Tesco has also been making supplies to the town of Mulcheney by boat from the Tesco Metro at Langport, its nearest store:
Mulcheney has only been accessible by boat since it was cut off at the start of January. Prince Charles visited the town on 4 February.
A passerby took this picture of the flooded car park at Tesco’s flagship Watford store (which was recently refurbished) on Saturday:
Waitrose, meanwhile, is backing The Prince’s Countryside Fund, which is helping farmers affected by flooding. The PCF is urging people to make a £3 donation by texting PCF to 70300:
Showing your support for rural communities is as simple as texting PCF to 70300 to make a £3 donation to The Prince’s @countrysidefund— PCF (@countrysidefund) February 7, 2014
A Sainbsury’s spokesman said: “Our stores and supply chain haven’t been affected by the floods. That said, we have released funds centrally for our stores in the area so they can make grants to the community.
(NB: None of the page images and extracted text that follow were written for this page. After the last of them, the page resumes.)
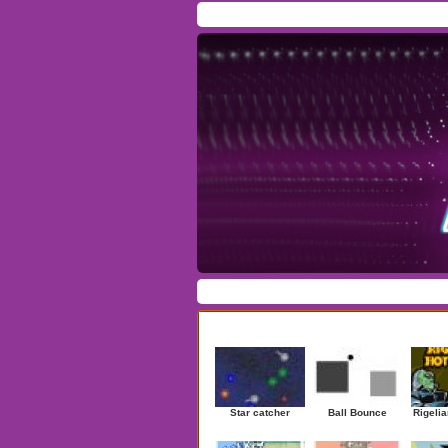
Home
/
Download
/
Forum
/
Most Played
/
Ne
Action
|
Adventure
|
Arcade
|
Casino
|
Dres
Newest Games
Star catcher
Ball Bounce
Rigelia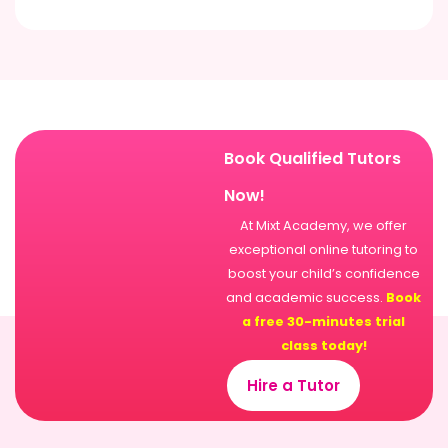
Book Qualified Tutors
Now!
At Mixt Academy, we offer
exceptional online tutoring to
boost your child’s confidence
and academic success.
Book
a free 30-minutes trial
class today!
Hire a Tutor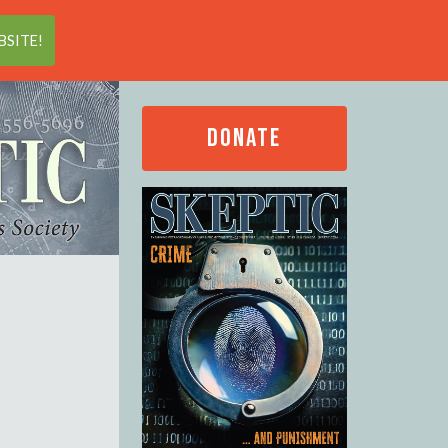
Search
SITE!
DONATE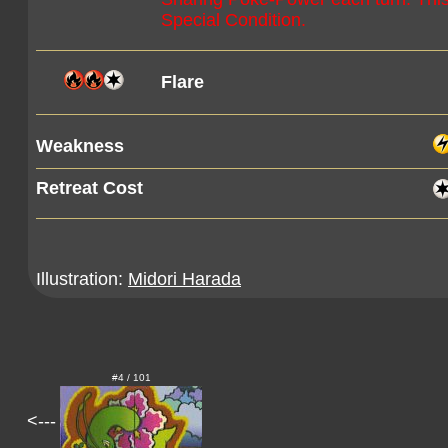
Special Condition.
Flare
Weakness
Retreat Cost
Illustration:
Midori Harada
#4 / 101
<---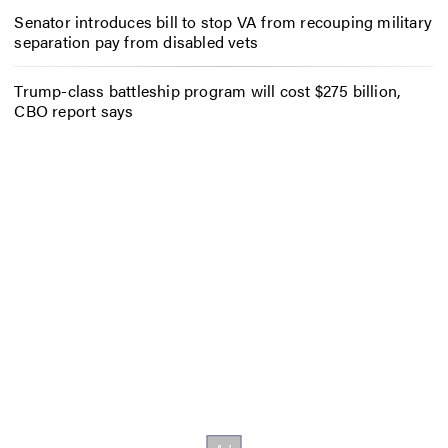
Senator introduces bill to stop VA from recouping military
separation pay from disabled vets
Trump-class battleship program will cost $275 billion,
CBO report says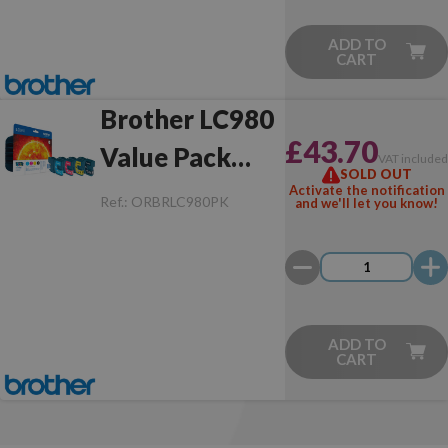
ADD TO
CART
Brother LC980
£43.70
Value Pack
VAT include
SOLD OUT
Original
Activate the notification
Ref.:
ORBRLC980PK
and we'll let you know!
ADD TO
CART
They’ve also been providing food, hot drinks, blankets etc where needed.”
In a further update on Wednesday (12 February), the retailer said that all of its stores were open and it was ”working to ensure our customers across the country experience as little disruption as possible while shopping with us”.
On the supply side, P&H has reported “limited disruption” to deliveries in flood-hit Somerset. “We have managed to reach our customers during this difficult time and no deliveries have been missed,” said Tony Iles, Palmer & Harvey DC manager, Bristol.
Nisa said its use of “fixed driver teams” in the south west had proven successful in making deliveries: “The drivers and the stores are in regular dialogue and the drivers are re-routing to avoid floods etc and keeping our members informed. This has allowed us to make all deliveries and through the high level of communication has allowed the members to keep trading.”
Meanwhile, experts have warned that flooding on the Somerset Levels could have a long-term impact on the region’s livestock .
Flood-stricken farmers have resorted to Twitter to make their appeals for help:
On Wednesday, 12 February, two tractors and trailers laden with livestock fodder and bedding will set off on a 225-mile journey from Wakefield to Bridgwater in Somerset. The 10-hour ‘tractor aid’ run is being undertaken by two farmers and cost of the diesel is being met by local farmers and the Wakefield NFU branch. The donated fodder and bedding has been sourced by members of the Barugh and District Ploughing Association.